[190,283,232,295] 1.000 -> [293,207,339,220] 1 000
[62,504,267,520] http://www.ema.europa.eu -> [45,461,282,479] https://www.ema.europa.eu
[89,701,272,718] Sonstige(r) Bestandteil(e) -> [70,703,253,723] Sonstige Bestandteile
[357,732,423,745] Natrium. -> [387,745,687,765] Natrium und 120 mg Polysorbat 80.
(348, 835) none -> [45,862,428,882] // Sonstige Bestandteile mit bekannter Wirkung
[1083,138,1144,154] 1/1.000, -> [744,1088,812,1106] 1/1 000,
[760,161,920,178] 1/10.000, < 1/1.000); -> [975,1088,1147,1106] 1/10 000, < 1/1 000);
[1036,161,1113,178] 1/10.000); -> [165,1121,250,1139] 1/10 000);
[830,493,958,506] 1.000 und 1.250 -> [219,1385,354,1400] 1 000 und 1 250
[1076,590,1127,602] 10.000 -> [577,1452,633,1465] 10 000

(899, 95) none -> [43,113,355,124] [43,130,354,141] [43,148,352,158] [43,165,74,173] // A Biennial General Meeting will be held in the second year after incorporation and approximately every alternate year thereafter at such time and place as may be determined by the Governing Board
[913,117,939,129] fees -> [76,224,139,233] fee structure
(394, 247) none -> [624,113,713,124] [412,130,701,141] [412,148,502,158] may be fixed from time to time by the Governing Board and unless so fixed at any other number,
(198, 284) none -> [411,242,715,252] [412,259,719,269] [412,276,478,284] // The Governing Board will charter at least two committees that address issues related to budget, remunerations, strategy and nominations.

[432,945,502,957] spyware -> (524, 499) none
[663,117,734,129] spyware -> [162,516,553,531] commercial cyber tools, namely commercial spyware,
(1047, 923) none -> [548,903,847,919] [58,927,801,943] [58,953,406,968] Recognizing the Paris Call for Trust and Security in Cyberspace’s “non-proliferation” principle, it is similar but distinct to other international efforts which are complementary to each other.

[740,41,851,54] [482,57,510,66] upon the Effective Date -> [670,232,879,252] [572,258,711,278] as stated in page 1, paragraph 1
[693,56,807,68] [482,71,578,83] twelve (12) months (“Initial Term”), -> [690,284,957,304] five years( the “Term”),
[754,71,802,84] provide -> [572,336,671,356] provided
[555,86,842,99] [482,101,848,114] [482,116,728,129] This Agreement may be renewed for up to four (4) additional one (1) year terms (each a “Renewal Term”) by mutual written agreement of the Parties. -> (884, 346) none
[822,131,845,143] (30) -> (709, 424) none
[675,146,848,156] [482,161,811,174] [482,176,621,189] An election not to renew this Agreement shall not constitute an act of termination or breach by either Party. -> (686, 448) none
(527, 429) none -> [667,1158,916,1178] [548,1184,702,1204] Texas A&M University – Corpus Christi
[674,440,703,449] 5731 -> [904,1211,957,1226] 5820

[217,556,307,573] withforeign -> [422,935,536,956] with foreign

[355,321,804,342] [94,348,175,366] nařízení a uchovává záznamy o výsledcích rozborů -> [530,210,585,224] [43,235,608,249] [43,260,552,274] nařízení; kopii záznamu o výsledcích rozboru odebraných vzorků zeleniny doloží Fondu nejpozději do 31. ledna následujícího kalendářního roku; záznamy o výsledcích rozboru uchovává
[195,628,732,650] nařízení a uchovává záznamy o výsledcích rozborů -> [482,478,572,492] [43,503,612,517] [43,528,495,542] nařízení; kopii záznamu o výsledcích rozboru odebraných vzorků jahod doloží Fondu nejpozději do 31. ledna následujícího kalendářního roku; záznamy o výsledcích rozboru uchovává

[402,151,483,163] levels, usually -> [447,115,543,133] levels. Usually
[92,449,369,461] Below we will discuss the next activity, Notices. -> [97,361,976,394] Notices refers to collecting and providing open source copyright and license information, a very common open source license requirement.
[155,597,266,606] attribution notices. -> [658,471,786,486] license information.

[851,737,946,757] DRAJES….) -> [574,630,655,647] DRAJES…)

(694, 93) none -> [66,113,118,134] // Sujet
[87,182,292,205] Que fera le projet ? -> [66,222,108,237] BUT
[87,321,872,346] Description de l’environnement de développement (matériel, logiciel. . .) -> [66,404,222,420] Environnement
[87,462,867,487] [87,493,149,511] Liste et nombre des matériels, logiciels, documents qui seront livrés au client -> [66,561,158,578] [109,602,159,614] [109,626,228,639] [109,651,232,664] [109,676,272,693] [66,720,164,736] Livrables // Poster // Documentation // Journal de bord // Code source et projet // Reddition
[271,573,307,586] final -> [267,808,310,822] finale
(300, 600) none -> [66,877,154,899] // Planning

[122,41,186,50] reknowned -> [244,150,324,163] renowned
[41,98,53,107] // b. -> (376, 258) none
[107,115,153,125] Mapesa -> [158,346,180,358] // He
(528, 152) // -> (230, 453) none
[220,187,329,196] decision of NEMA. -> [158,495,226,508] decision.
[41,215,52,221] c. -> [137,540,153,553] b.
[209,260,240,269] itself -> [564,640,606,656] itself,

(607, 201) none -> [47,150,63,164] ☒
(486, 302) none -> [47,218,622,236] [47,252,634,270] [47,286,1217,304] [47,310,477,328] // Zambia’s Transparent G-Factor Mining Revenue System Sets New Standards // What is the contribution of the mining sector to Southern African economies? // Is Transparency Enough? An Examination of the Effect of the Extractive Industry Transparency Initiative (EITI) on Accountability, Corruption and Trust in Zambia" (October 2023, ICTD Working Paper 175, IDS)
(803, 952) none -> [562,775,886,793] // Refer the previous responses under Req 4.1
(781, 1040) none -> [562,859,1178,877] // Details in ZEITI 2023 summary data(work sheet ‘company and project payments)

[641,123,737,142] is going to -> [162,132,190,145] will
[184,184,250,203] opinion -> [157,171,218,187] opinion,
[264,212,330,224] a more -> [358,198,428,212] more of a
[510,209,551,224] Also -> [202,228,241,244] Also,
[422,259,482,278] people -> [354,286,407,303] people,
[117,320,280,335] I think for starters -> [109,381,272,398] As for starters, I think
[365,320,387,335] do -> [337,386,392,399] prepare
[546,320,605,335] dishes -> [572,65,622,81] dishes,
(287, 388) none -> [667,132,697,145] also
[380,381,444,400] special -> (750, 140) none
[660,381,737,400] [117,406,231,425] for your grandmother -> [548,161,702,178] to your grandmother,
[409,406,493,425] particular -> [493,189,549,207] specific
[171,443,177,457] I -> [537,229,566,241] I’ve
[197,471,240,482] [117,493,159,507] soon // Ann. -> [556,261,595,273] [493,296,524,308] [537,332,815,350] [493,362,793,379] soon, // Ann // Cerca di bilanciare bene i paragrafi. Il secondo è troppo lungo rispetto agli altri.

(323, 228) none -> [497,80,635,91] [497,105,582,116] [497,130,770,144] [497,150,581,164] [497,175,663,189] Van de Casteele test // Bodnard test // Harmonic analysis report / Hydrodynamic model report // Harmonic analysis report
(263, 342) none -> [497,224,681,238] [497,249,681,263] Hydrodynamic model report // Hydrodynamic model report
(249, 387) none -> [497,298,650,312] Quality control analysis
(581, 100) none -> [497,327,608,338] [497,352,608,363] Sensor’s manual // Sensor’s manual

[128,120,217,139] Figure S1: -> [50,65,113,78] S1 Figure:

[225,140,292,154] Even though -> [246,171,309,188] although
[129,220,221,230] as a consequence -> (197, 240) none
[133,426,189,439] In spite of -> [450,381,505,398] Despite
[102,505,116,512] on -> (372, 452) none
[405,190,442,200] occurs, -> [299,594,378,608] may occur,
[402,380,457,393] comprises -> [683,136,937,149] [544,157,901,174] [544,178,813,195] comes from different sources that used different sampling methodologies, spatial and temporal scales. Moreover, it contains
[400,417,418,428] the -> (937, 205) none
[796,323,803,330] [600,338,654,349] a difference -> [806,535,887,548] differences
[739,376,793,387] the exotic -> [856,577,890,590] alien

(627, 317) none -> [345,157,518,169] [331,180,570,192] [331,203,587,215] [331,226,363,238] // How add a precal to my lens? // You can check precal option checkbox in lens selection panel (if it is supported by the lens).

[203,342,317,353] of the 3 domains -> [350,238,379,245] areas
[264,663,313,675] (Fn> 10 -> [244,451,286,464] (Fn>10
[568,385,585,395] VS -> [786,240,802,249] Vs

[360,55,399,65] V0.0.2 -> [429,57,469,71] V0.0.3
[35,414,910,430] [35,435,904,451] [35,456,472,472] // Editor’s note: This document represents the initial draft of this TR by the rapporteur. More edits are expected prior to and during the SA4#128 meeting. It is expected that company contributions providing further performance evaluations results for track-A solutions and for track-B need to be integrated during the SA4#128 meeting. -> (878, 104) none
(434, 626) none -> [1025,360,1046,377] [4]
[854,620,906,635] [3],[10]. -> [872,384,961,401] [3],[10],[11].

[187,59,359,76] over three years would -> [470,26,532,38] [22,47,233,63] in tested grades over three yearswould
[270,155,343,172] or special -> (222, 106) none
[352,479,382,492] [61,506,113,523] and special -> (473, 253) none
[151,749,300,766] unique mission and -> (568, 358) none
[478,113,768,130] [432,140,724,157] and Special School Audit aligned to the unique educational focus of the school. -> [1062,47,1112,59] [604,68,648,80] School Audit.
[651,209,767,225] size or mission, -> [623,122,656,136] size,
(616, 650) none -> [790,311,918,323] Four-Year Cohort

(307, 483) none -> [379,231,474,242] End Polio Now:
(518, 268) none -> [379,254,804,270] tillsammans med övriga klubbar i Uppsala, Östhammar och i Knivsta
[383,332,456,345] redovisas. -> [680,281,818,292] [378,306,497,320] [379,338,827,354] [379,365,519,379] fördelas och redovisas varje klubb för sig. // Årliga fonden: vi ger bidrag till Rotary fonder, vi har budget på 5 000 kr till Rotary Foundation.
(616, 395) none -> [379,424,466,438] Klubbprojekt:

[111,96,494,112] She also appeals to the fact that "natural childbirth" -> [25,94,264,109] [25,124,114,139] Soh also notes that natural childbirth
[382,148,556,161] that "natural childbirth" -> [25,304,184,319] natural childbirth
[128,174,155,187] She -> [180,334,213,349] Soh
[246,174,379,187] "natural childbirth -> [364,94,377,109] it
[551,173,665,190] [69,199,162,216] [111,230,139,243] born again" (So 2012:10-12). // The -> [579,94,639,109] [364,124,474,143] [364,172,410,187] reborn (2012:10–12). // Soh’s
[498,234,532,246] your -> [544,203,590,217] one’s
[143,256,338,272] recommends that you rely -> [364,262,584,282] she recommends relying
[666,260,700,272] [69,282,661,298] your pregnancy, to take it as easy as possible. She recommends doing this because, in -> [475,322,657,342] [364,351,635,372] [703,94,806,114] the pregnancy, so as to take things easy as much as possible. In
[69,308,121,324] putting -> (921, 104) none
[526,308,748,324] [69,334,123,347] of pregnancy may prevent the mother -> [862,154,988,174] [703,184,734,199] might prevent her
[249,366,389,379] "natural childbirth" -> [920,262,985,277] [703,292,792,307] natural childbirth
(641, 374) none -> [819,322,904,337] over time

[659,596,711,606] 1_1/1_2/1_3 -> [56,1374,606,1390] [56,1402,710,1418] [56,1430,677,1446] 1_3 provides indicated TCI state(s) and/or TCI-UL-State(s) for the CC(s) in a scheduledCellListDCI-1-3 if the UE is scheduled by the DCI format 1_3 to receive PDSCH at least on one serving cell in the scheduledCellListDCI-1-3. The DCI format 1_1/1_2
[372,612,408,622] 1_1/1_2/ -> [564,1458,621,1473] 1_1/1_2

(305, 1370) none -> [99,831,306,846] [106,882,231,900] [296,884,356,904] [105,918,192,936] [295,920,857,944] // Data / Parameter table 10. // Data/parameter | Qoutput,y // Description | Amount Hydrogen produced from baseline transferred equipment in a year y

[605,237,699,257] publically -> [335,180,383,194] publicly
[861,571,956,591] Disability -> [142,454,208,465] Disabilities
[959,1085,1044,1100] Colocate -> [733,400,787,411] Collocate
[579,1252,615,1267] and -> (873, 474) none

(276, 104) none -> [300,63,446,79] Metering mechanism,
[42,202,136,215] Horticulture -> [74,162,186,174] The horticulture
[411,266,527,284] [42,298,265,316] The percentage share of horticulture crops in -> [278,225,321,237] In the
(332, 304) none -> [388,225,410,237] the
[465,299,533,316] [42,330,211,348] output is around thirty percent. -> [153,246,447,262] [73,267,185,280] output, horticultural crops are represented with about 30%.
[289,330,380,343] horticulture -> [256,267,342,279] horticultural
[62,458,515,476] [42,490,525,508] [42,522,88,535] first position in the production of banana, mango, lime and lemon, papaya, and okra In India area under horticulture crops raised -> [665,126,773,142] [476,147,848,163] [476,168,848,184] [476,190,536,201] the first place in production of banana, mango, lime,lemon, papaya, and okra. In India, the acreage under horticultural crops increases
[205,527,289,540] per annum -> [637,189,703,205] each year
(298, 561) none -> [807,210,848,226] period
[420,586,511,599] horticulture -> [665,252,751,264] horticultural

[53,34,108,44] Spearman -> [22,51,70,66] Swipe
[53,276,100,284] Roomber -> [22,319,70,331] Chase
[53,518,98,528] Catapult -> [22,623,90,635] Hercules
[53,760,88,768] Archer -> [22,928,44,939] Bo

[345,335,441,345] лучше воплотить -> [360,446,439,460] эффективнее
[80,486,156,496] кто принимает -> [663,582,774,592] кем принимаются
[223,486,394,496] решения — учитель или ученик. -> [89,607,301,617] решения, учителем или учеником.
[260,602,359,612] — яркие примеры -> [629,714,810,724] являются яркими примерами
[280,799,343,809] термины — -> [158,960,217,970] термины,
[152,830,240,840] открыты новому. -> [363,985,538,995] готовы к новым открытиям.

## [DESCRIPTION OF THE TASK]
Copy back the listing above exactly, but only from the line with "[551,173,665,190] [69,199,162,216] [111,230,139,243]" through the line with "[143,256,338,272] recommends that", both ends included.

## [EXERCISE RESULT]
[551,173,665,190] [69,199,162,216] [111,230,139,243] born again" (So 2012:10-12). // The -> [579,94,639,109] [364,124,474,143] [364,172,410,187] reborn (2012:10–12). // Soh’s
[498,234,532,246] your -> [544,203,590,217] one’s
[143,256,338,272] recommends that you rely -> [364,262,584,282] she recommends relying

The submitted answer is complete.